◆ WORK ITEM
Use the entries below and reproduce exactly the lines from the one containing "[163,334,574,354] remember is" down to the one containing "[51,383,240,402] call-backs, so", both of them included.

◆ RECORDED DATA
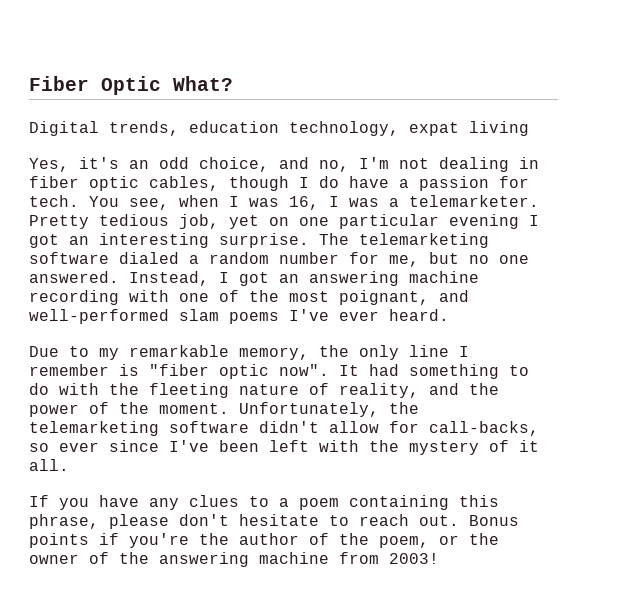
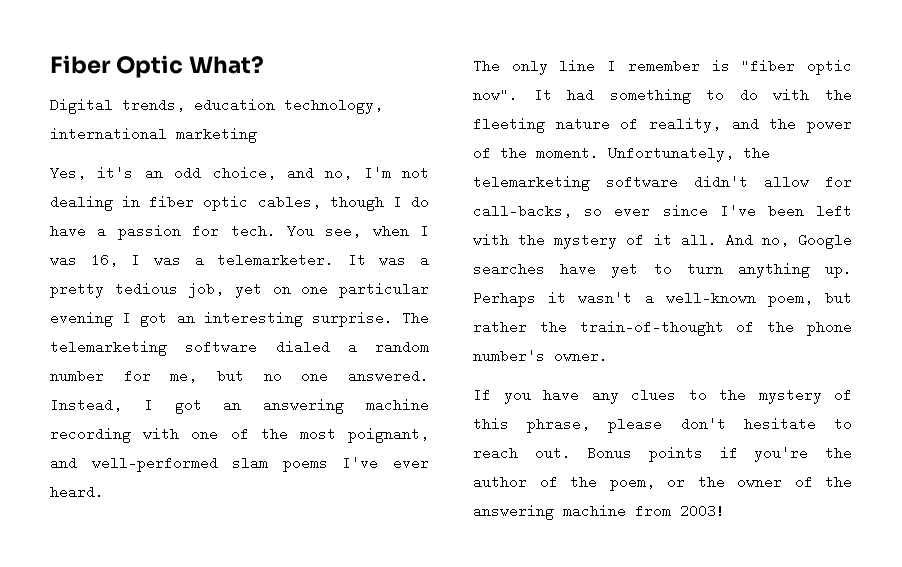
[409,121,529,136] expat living -> [50,127,257,143] international marketing
[29,215,89,229] Pretty -> [347,253,429,267] [50,282,104,298] It was a pretty
[29,345,349,360] Due to my remarkable memory, the -> [473,59,500,73] The
(69, 465) none -> [725,233,852,249] [473,262,852,278] [473,291,852,307] [473,320,852,336] [473,349,608,363] And no, Google searches have yet to turn anything up. Perhaps it wasn't a well-known poem, but rather the train-of-thought of the phone number's owner.
[279,495,449,510] a poem containing -> [719,388,852,404] the mystery of

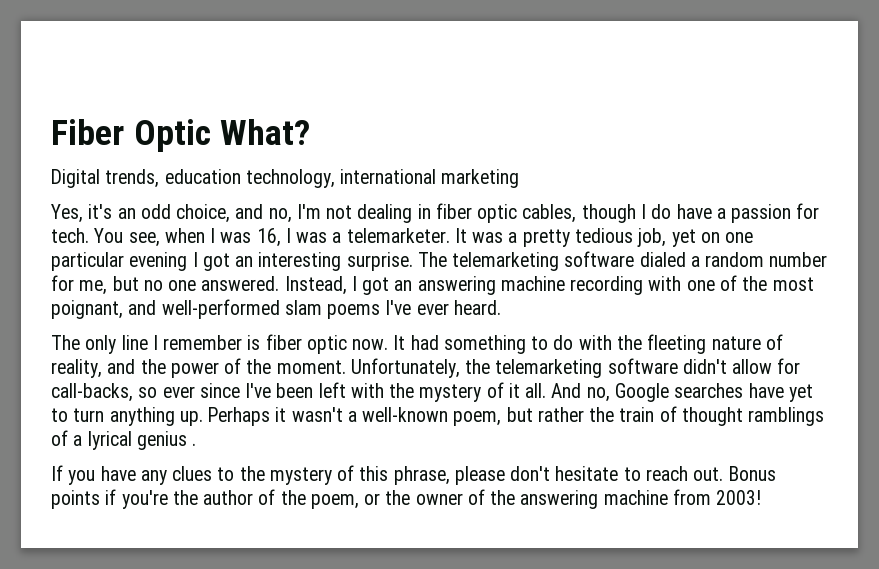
[741,59,852,75] [473,88,518,102] "fiber optic now". -> [265,334,389,354] fiber optic now.
[579,320,852,336] [473,349,608,363] train-of-thought of the phone number's owner. -> [619,406,825,426] [51,430,197,450] train of thought ramblings of a lyrical genius .

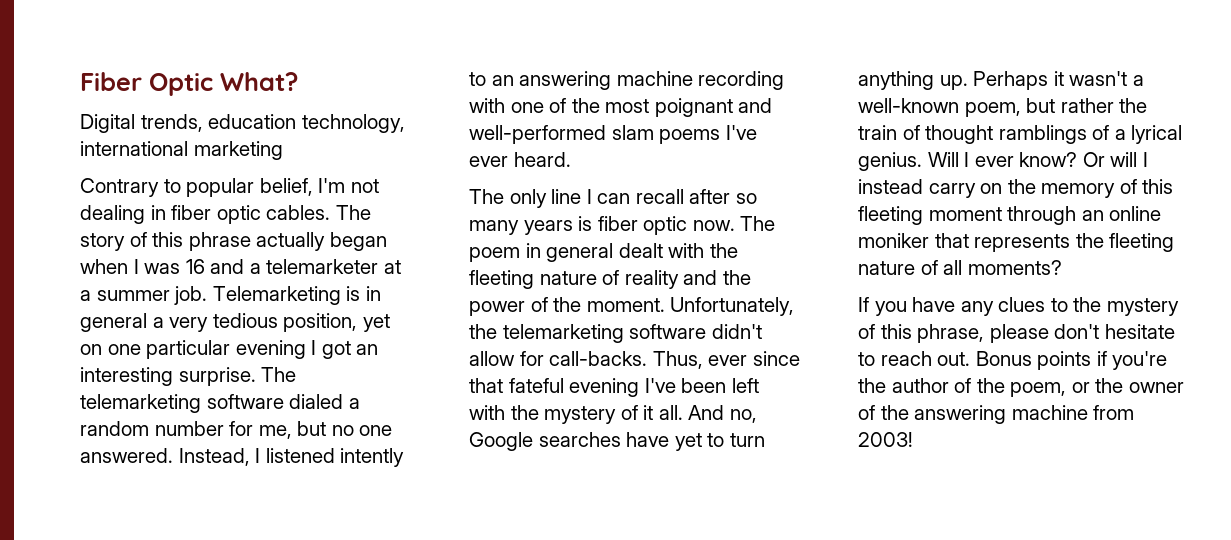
[51,204,292,223] Yes, it's an odd choice, and no, -> [80,178,313,197] Contrary to popular belief,
[522,203,820,223] [51,228,667,247] cables, though I do have a passion for tech. You see, when I was 16, I was a telemarketer. It was a pretty tedious job, -> [266,205,371,220] [80,232,387,251] [80,259,401,274] [80,286,381,305] [80,313,358,332] cables. The story of this phrase actually began when I was 16 and a telemarketer at a summer job. Telemarketing is in general a very tedious position,
[362,277,390,295] got -> [265,448,405,467] [469,72,486,86] listened intently to
[51,300,123,319] poignant, -> [654,98,733,117] poignant
[163,334,574,354] remember is fiber optic now. It had something to do -> [597,189,757,204] [469,216,776,235] [469,243,663,262] can recall after so many years is fiber optic now. The poem in general dealt
[51,359,102,378] reality, -> [624,270,679,289] reality
[51,383,240,402] call-backs, so ever since -> [549,351,800,369] [469,378,640,397] call-backs. Thus, ever since that fateful evening
[136,431,197,450] genius . -> [858,152,1148,171] [858,179,1174,198] [858,206,1162,225] [858,233,1175,252] [858,260,1062,275] genius. Will I ever know? Or will I instead carry on the memory of this fleeting moment through an online moniker that represents the fleeting nature of all moments?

◆ ANSWER TO THIS PROBLEM
[163,334,574,354] remember is fiber optic now. It had something to do -> [597,189,757,204] [469,216,776,235] [469,243,663,262] can recall after so many years is fiber optic now. The poem in general dealt
[51,359,102,378] reality, -> [624,270,679,289] reality
[51,383,240,402] call-backs, so ever since -> [549,351,800,369] [469,378,640,397] call-backs. Thus, ever since that fateful evening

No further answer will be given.